» **Exercise task**: Rewrite the rows from the line containing "frame.jpg --sample-output 2h56" through the last row, changing "time" to "hour" and keeping everything else the same. Leave the pictures out.

» **Data in this exercise**:
↓↓↓
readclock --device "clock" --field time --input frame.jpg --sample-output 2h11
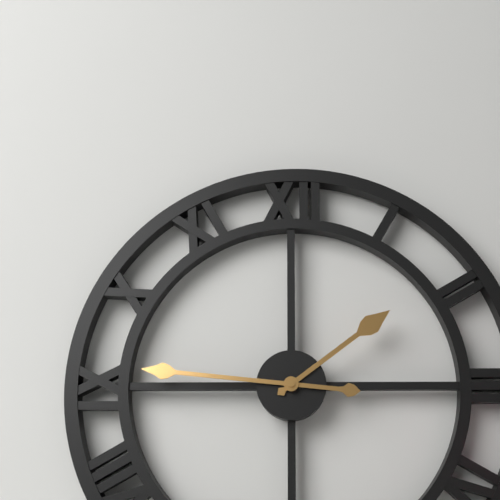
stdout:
1h46
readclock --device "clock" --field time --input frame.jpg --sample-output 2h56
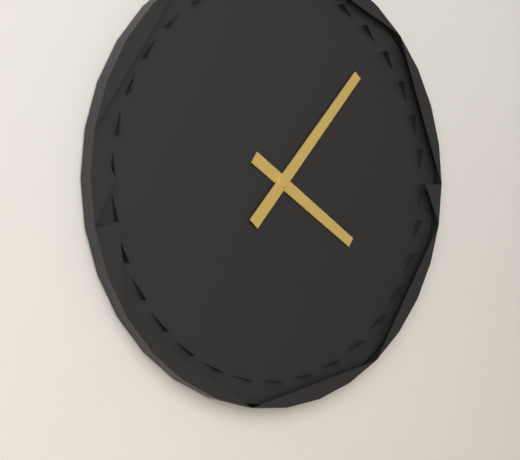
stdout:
↑↑↑
» **Exercise response**:
readclock --device "clock" --field hour --input frame.jpg --sample-output 2h56
stdout:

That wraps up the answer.